Problem statement: Copy every line of the material below word for word, leaving out the pictures.

◆ ◆ ◆ ◆ ◆ ◆ ◆

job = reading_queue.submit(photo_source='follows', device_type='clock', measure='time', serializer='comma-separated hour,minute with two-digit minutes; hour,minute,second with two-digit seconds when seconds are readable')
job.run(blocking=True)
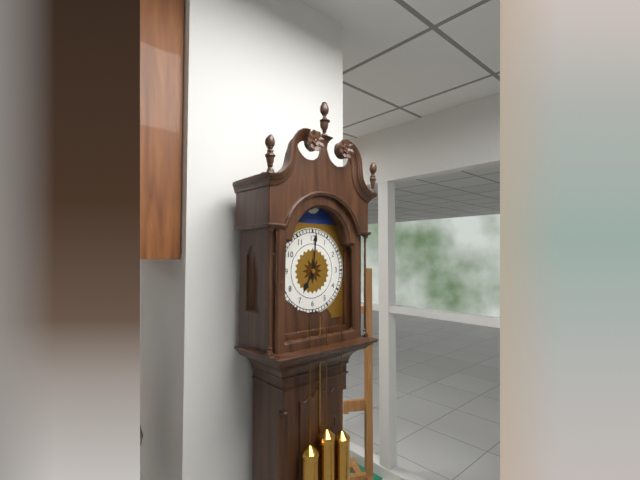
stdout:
7,01
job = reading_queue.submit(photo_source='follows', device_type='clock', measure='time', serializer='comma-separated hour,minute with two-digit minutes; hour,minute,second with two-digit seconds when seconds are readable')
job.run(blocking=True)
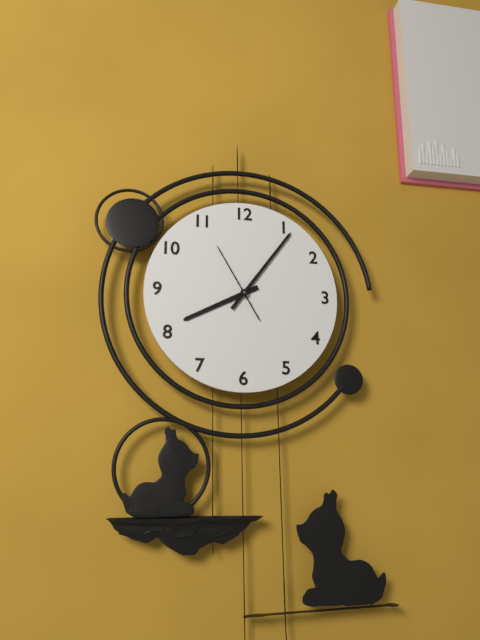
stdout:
8,06,55
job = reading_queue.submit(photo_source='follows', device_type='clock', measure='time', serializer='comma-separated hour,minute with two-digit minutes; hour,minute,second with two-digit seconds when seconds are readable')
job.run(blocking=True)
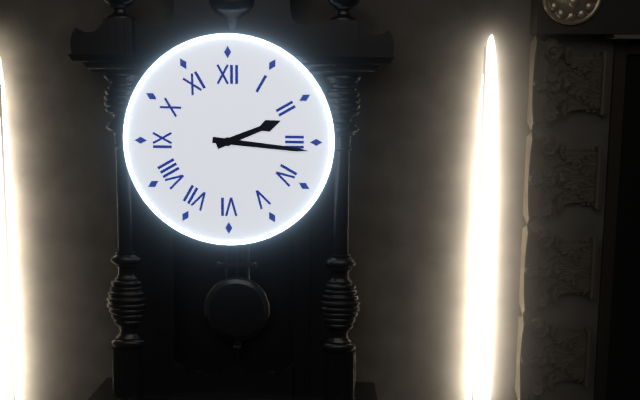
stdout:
2,16
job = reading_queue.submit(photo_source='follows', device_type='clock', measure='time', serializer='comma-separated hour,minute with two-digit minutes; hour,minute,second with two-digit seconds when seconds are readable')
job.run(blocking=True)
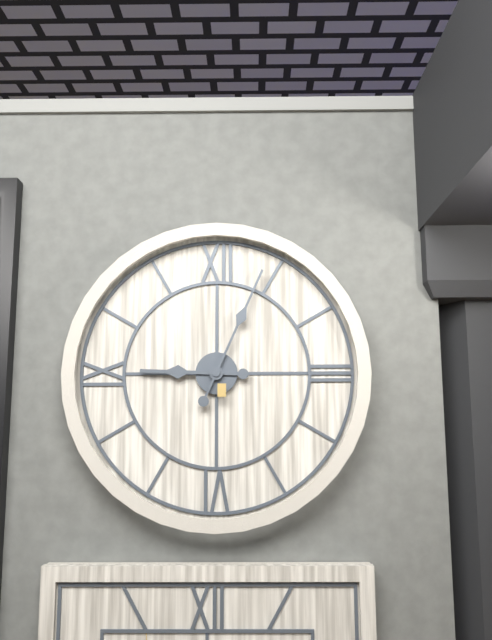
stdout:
9,04
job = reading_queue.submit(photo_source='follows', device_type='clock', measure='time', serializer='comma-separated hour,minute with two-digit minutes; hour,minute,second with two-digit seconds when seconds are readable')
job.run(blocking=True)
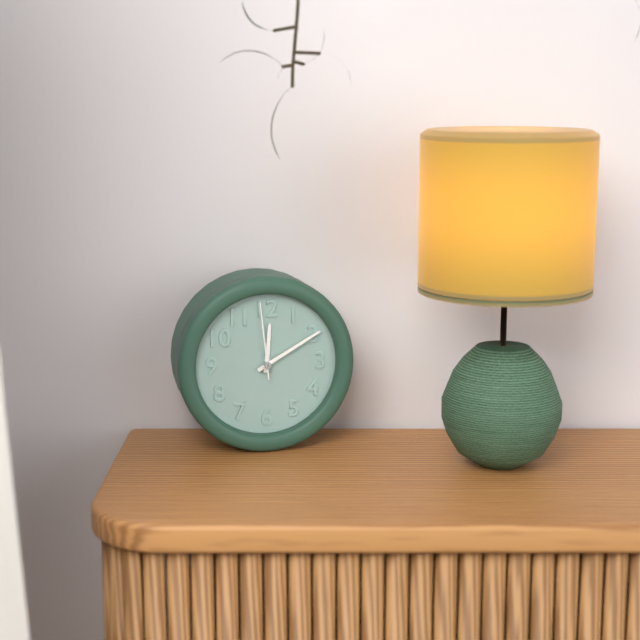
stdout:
12,10,59
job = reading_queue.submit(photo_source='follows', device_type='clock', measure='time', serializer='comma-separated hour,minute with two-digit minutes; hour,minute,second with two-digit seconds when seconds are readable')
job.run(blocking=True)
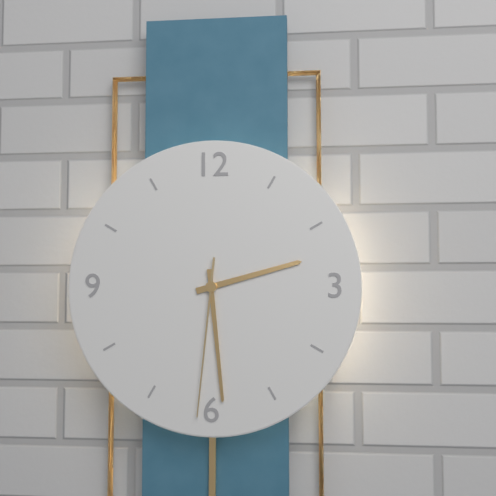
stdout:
2,29,31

◆ ◆ ◆ ◆ ◆ ◆ ◆

Task result:
job = reading_queue.submit(photo_source='follows', device_type='clock', measure='time', serializer='comma-separated hour,minute with two-digit minutes; hour,minute,second with two-digit seconds when seconds are readable')
job.run(blocking=True)
stdout:
7,01
job = reading_queue.submit(photo_source='follows', device_type='clock', measure='time', serializer='comma-separated hour,minute with two-digit minutes; hour,minute,second with two-digit seconds when seconds are readable')
job.run(blocking=True)
stdout:
8,06,55
job = reading_queue.submit(photo_source='follows', device_type='clock', measure='time', serializer='comma-separated hour,minute with two-digit minutes; hour,minute,second with two-digit seconds when seconds are readable')
job.run(blocking=True)
stdout:
2,16
job = reading_queue.submit(photo_source='follows', device_type='clock', measure='time', serializer='comma-separated hour,minute with two-digit minutes; hour,minute,second with two-digit seconds when seconds are readable')
job.run(blocking=True)
stdout:
9,04
job = reading_queue.submit(photo_source='follows', device_type='clock', measure='time', serializer='comma-separated hour,minute with two-digit minutes; hour,minute,second with two-digit seconds when seconds are readable')
job.run(blocking=True)
stdout:
12,10,59
job = reading_queue.submit(photo_source='follows', device_type='clock', measure='time', serializer='comma-separated hour,minute with two-digit minutes; hour,minute,second with two-digit seconds when seconds are readable')
job.run(blocking=True)
stdout:
2,29,31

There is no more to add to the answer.